* **Work order**: The listing below must be repeated word for word, without its pictures.

* **Exercise data**:
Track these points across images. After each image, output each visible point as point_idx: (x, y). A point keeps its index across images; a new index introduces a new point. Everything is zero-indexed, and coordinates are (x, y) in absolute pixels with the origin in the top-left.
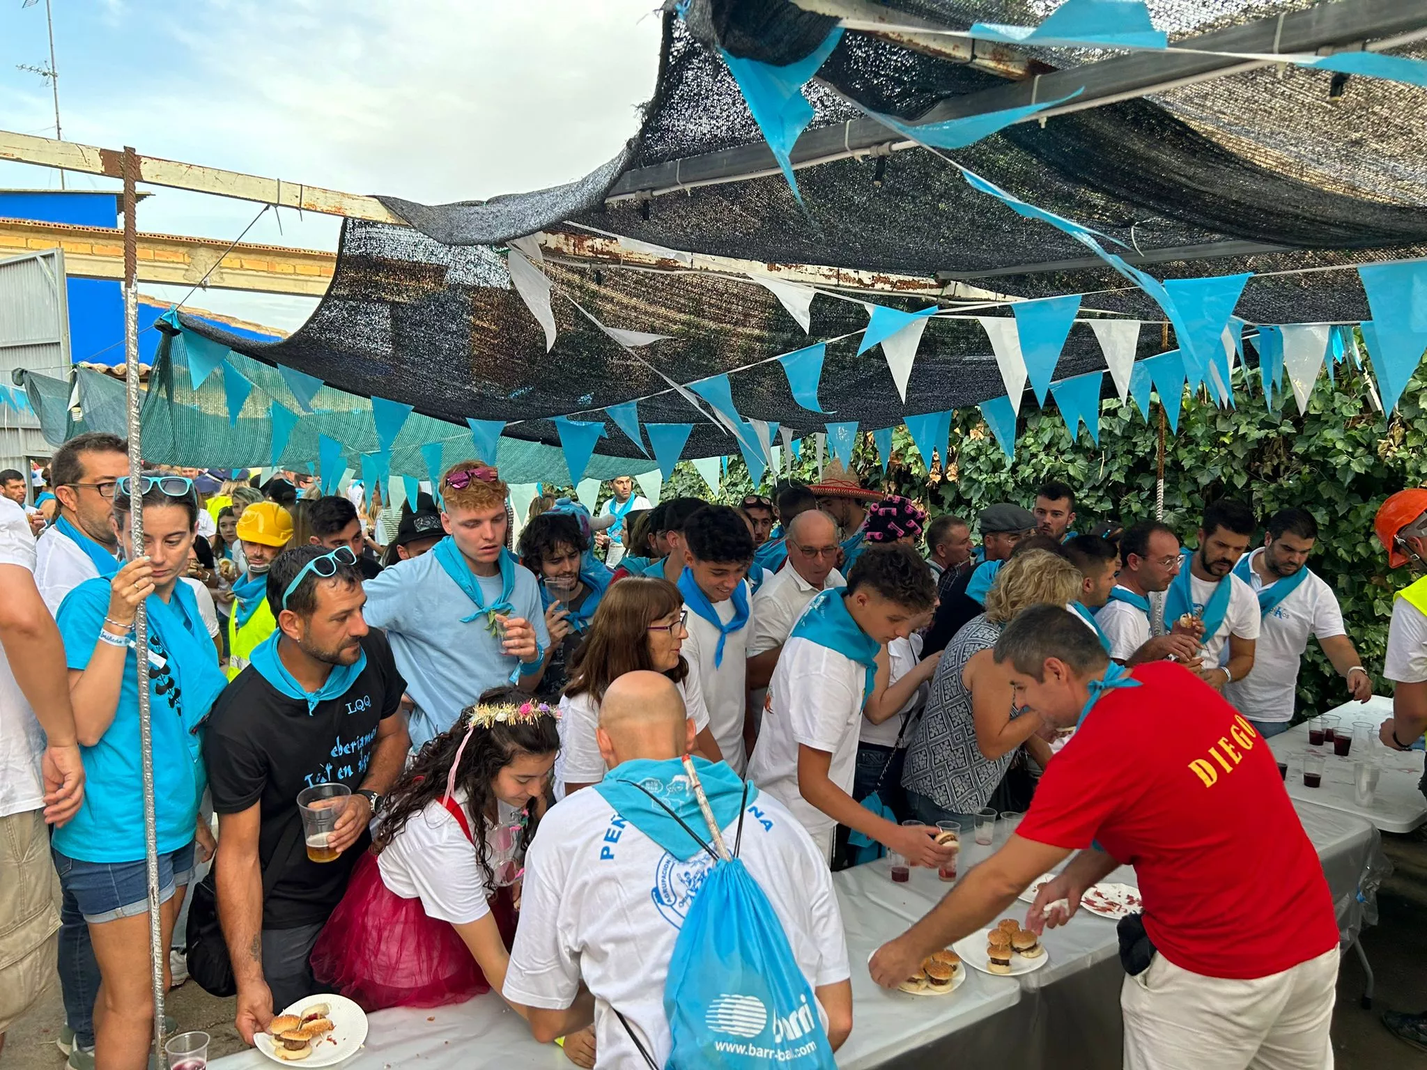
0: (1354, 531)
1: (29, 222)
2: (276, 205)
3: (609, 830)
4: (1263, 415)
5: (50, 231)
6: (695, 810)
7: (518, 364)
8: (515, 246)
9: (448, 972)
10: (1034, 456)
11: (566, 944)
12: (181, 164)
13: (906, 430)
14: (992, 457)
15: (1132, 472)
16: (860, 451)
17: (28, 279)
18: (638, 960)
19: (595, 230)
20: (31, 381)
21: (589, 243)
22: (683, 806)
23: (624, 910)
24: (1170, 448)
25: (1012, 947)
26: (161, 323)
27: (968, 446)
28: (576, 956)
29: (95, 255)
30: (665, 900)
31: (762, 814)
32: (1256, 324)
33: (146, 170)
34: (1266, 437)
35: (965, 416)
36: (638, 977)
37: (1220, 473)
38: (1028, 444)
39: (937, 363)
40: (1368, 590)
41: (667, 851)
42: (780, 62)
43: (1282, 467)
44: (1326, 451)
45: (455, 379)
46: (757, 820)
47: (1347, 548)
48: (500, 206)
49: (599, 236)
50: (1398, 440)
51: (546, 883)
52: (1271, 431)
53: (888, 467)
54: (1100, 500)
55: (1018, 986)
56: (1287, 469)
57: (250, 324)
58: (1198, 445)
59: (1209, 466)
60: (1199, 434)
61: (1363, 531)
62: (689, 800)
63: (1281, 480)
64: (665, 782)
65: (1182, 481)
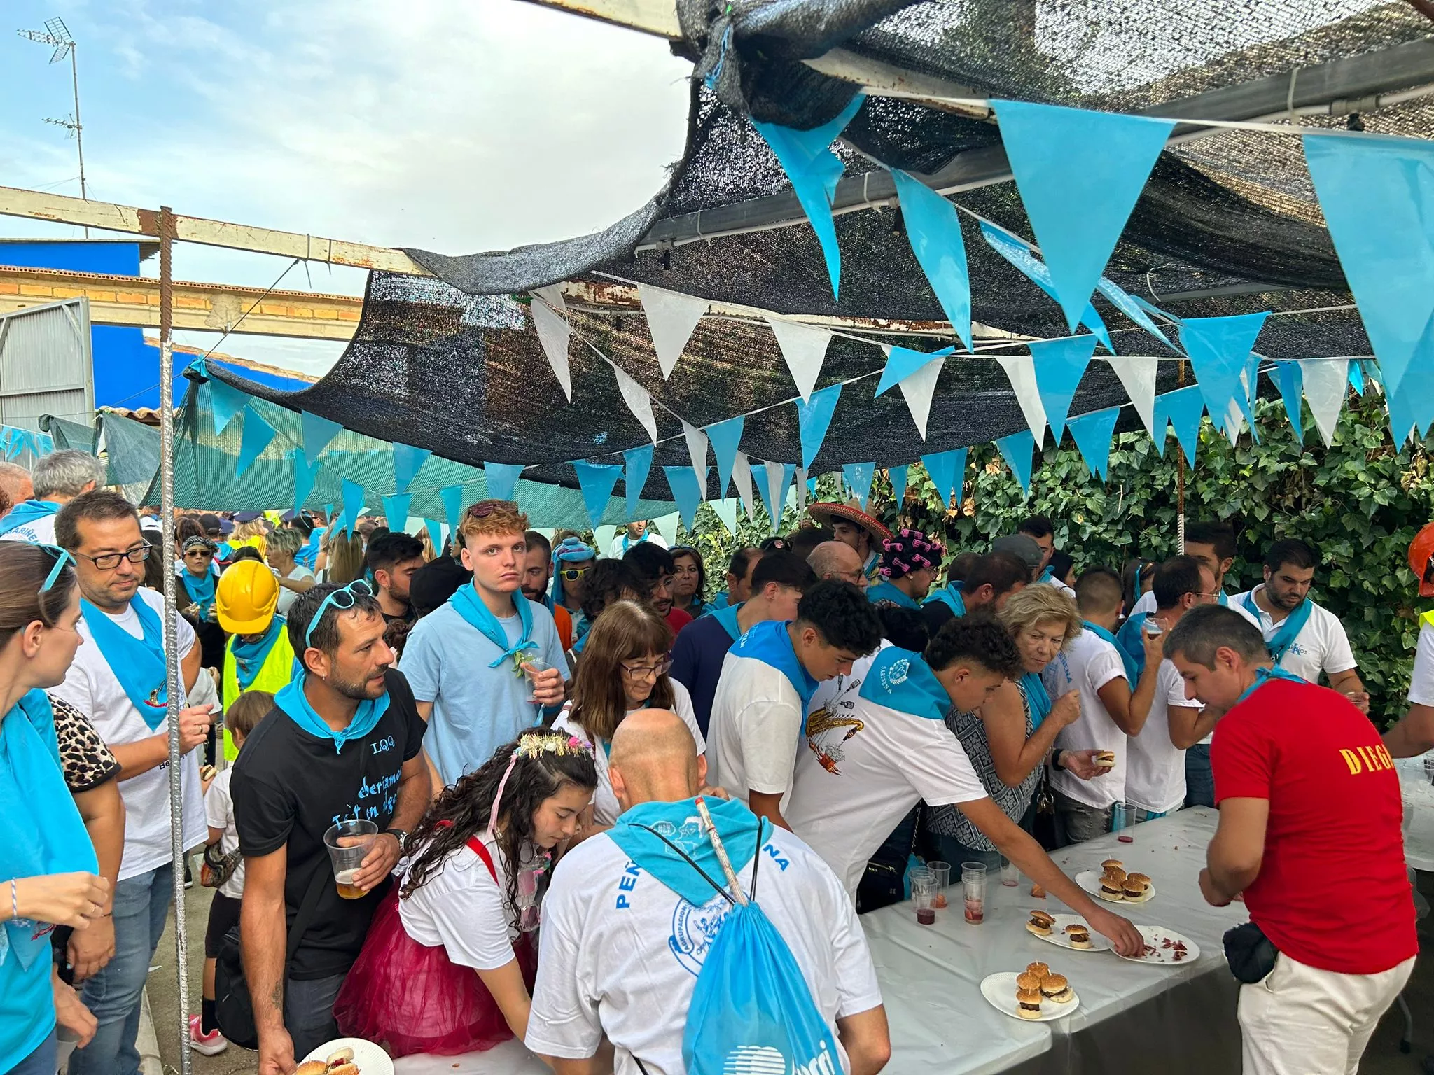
0: (1379, 564)
1: (55, 272)
2: (305, 260)
3: (624, 878)
4: (1282, 448)
5: (76, 280)
6: (710, 852)
7: (539, 407)
8: (537, 294)
9: (473, 1019)
10: (1051, 490)
11: (586, 992)
12: (215, 222)
13: (922, 466)
14: (1008, 491)
15: (1150, 506)
16: (875, 486)
17: (53, 327)
18: (658, 1009)
19: (616, 278)
20: (58, 427)
21: (609, 290)
22: (697, 849)
23: (641, 959)
24: (1189, 481)
25: (1042, 991)
26: (190, 371)
27: (984, 481)
28: (596, 1004)
29: (119, 303)
30: (683, 948)
31: (777, 852)
32: (1274, 360)
33: (182, 228)
34: (1287, 469)
35: (981, 450)
36: (658, 1027)
37: (1240, 506)
38: (1045, 478)
39: (951, 399)
40: (1395, 623)
41: (683, 898)
42: (804, 126)
43: (1304, 500)
44: (1348, 483)
45: (475, 423)
46: (772, 860)
47: (1373, 580)
48: (524, 255)
49: (619, 283)
50: (1421, 471)
51: (564, 932)
52: (1291, 463)
53: (904, 502)
54: (1120, 534)
55: (1049, 1032)
56: (1309, 501)
57: (268, 367)
58: (1217, 478)
59: (1230, 499)
60: (1218, 468)
61: (1388, 563)
62: (703, 842)
63: (1303, 513)
64: (677, 824)
65: (1202, 514)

* **Your solution**:
Track these points across images. After each image, output each visible point as point_idx: (x, y). A point keeps its index across images; a new index introduces a new point. Everything is zero-indexed, and coordinates are (x, y) in absolute pixels with the origin in the top-left.
0: (1354, 531)
1: (29, 222)
2: (276, 205)
3: (609, 830)
4: (1263, 415)
5: (50, 231)
6: (695, 810)
7: (518, 364)
8: (515, 246)
9: (448, 972)
10: (1034, 456)
11: (566, 944)
12: (181, 164)
13: (906, 430)
14: (992, 457)
15: (1132, 472)
16: (860, 451)
17: (28, 279)
18: (638, 960)
19: (595, 230)
20: (31, 381)
21: (589, 243)
22: (683, 806)
23: (624, 910)
24: (1170, 448)
25: (1012, 947)
26: (161, 323)
27: (968, 446)
28: (576, 956)
29: (95, 255)
30: (665, 900)
31: (762, 814)
32: (1256, 324)
33: (146, 170)
34: (1266, 437)
35: (965, 416)
36: (638, 977)
37: (1220, 473)
38: (1028, 444)
39: (937, 363)
40: (1368, 590)
41: (667, 851)
42: (780, 62)
43: (1282, 467)
44: (1326, 451)
45: (455, 379)
46: (757, 820)
47: (1347, 548)
48: (500, 206)
49: (599, 236)
50: (1398, 440)
51: (546, 883)
52: (1271, 431)
53: (888, 467)
54: (1100, 500)
55: (1018, 986)
56: (1287, 469)
57: (250, 324)
58: (1198, 445)
59: (1209, 466)
60: (1199, 434)
61: (1363, 531)
62: (689, 800)
63: (1281, 480)
64: (665, 782)
65: (1182, 481)
0: (1379, 564)
1: (55, 272)
2: (305, 260)
3: (624, 878)
4: (1282, 448)
5: (76, 280)
6: (710, 852)
7: (539, 407)
8: (537, 294)
9: (473, 1019)
10: (1051, 490)
11: (586, 992)
12: (215, 222)
13: (922, 466)
14: (1008, 491)
15: (1150, 506)
16: (875, 486)
17: (53, 327)
18: (658, 1009)
19: (616, 278)
20: (58, 427)
21: (609, 290)
22: (697, 849)
23: (641, 959)
24: (1189, 481)
25: (1042, 991)
26: (190, 371)
27: (984, 481)
28: (596, 1004)
29: (119, 303)
30: (683, 948)
31: (777, 852)
32: (1274, 360)
33: (182, 228)
34: (1287, 469)
35: (981, 450)
36: (658, 1027)
37: (1240, 506)
38: (1045, 478)
39: (951, 399)
40: (1395, 623)
41: (683, 898)
42: (804, 126)
43: (1304, 500)
44: (1348, 483)
45: (475, 423)
46: (772, 860)
47: (1373, 580)
48: (524, 255)
49: (619, 283)
50: (1421, 471)
51: (564, 932)
52: (1291, 463)
53: (904, 502)
54: (1120, 534)
55: (1049, 1032)
56: (1309, 501)
57: (268, 367)
58: (1217, 478)
59: (1230, 499)
60: (1218, 468)
61: (1388, 563)
62: (703, 842)
63: (1303, 513)
64: (677, 824)
65: (1202, 514)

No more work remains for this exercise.